I think port security is what determines whether or not a box is allowed onto the network. If you know that all of your conference room jacks are patched into switch X blades Y-Z, then you apply security to those ports. If you have a *NIX box in a server room, you obviously drop the mcafee security requirement for that port. I havent read through the documentation but that's my guess. The corporate network security market is looking for a way to ensure that only machines with up to date security policies (AV, FW, IPS) are allowed on the network...with ways to distinguish printers, from workstations/servers... etc... -----Original Message----- From: owner-nanog@merit.edu [mailto:owner-nanog@merit.edu] On Behalf Of Sean Donelan Sent: Tuesday, November 18, 2003 3:48 PM To: Valdis.Kletnieks@vt.edu Cc: nanog@merit.edu Subject: Re: Cisco, Anti-virus Vendors Team on Network Security On Tue, 18 Nov 2003 Valdis.Kletnieks@vt.edu wrote:
Without the secret handshake Mac OS, Linux, Solaris and other operating systems will not be able to connect to a Cisco Self-Defending Network which limits its usefullness for ISPs.
A *nix without a secret handshake is like a fish without a bicycle.
Yes, viruses *are* theoretically possible on these platforms, but let's be honest here - even if you included all of the platforms, you'd only intercept another 1% or so viruses, tops.
Well, if you let systems on the network without the secret handshake, what's to stop people from connecting Windows boxes with the "security" software disabled so it doesn't answer the "I'm Infected" question?

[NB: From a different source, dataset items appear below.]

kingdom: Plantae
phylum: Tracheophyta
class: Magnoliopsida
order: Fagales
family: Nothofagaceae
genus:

Or the next virus can take over the Cisco secret handshake port and always answer "I'm Ok" when ever the network asks it a question. How does the Self-Protecting Network tell the difference between a non-infected Mac or Unix machine from a Typhod Mary Windows bo if you are depending on software on the system to answer the question? Yes, some level of security works when every obeys the rules. But the current problem ISPs have is not everyone obeys the rules.